Task to complete: Could you give back exactly the lines below from the one with "Guest Experience" through the one with "Press the BACK key on", without a single picture?

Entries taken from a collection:

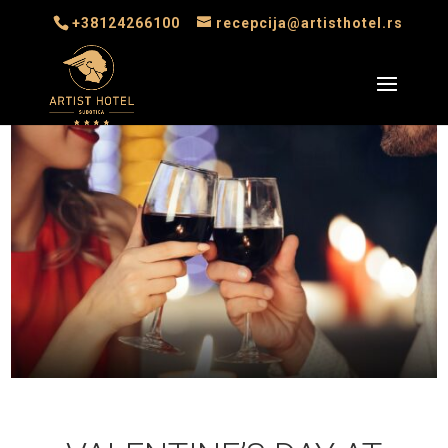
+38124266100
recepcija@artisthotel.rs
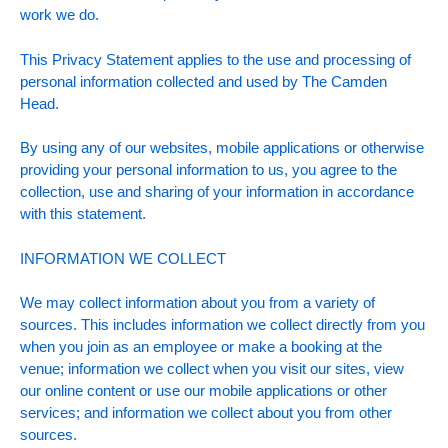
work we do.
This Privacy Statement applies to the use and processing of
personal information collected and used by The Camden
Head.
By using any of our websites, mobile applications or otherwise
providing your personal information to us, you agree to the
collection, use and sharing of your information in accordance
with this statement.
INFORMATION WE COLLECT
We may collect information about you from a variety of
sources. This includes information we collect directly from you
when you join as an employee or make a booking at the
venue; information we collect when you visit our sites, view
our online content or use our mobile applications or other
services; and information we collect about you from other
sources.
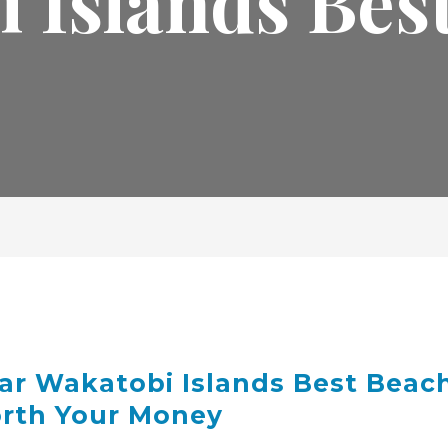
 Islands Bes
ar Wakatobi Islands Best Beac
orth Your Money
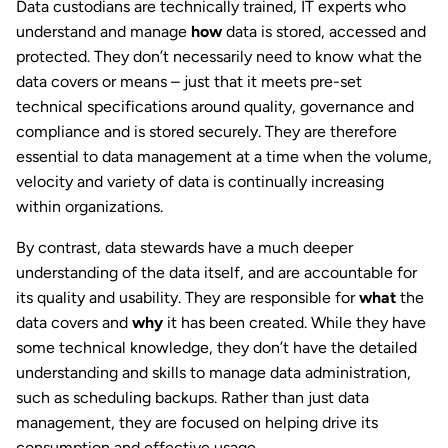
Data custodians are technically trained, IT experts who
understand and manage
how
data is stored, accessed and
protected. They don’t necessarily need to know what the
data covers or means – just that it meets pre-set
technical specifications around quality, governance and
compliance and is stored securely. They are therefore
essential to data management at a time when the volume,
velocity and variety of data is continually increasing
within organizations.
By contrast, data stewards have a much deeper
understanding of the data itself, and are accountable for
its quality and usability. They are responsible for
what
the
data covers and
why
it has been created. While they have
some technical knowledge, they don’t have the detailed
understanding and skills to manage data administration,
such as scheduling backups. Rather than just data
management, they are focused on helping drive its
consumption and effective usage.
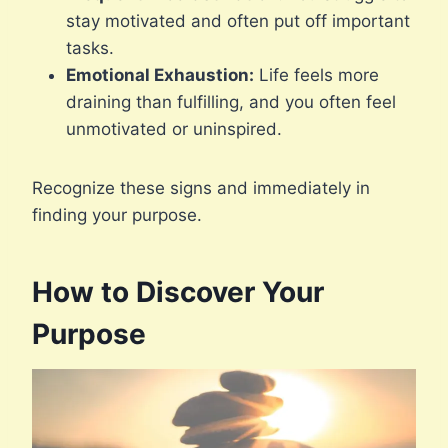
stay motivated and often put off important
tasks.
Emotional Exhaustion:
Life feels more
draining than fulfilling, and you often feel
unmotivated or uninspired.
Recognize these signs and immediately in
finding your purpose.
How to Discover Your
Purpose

==

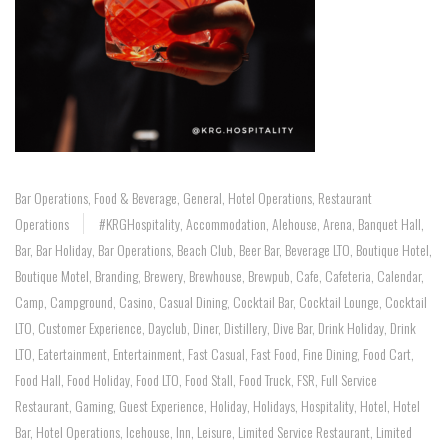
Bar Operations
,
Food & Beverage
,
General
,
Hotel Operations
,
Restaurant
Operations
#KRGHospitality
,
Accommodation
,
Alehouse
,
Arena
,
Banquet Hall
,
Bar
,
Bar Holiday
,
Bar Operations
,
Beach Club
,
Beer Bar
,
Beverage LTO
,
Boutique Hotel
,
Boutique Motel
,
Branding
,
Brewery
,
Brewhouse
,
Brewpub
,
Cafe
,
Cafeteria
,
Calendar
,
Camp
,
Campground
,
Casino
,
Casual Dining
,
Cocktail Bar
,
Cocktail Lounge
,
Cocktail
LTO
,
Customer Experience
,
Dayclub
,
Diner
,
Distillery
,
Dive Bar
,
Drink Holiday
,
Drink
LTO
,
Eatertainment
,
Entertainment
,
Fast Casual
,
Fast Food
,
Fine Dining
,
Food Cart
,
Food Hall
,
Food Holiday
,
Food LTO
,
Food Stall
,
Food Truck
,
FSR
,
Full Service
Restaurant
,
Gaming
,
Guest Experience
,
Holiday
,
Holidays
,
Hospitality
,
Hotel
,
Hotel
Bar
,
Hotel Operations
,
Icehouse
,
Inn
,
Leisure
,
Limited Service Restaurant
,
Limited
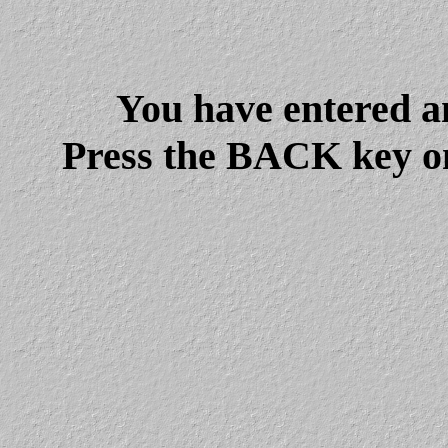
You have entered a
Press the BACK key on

--

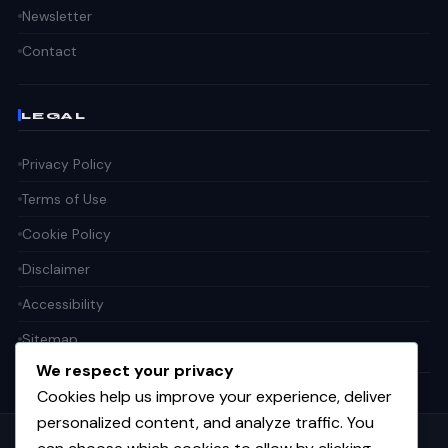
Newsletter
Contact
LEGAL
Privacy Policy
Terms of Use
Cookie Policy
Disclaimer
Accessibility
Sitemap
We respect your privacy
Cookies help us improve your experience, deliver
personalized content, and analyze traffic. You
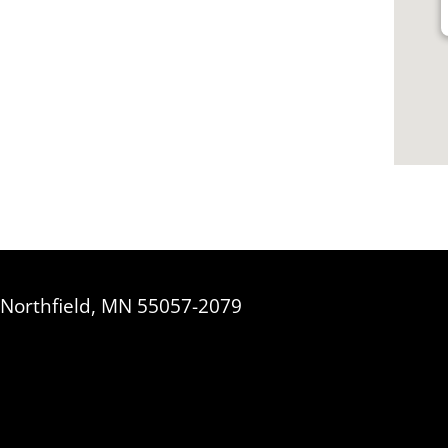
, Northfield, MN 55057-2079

Answer for the task:
Guest Experience
,
Holiday
,
Holidays
,
Hospitality
,
Hotel
,
Hotel
Bar
,
Hotel Operations
,
Icehouse
,
Inn
,
Leisure
,
Limited Service Restaurant
,
Limited
You have entered a
Press the BACK key on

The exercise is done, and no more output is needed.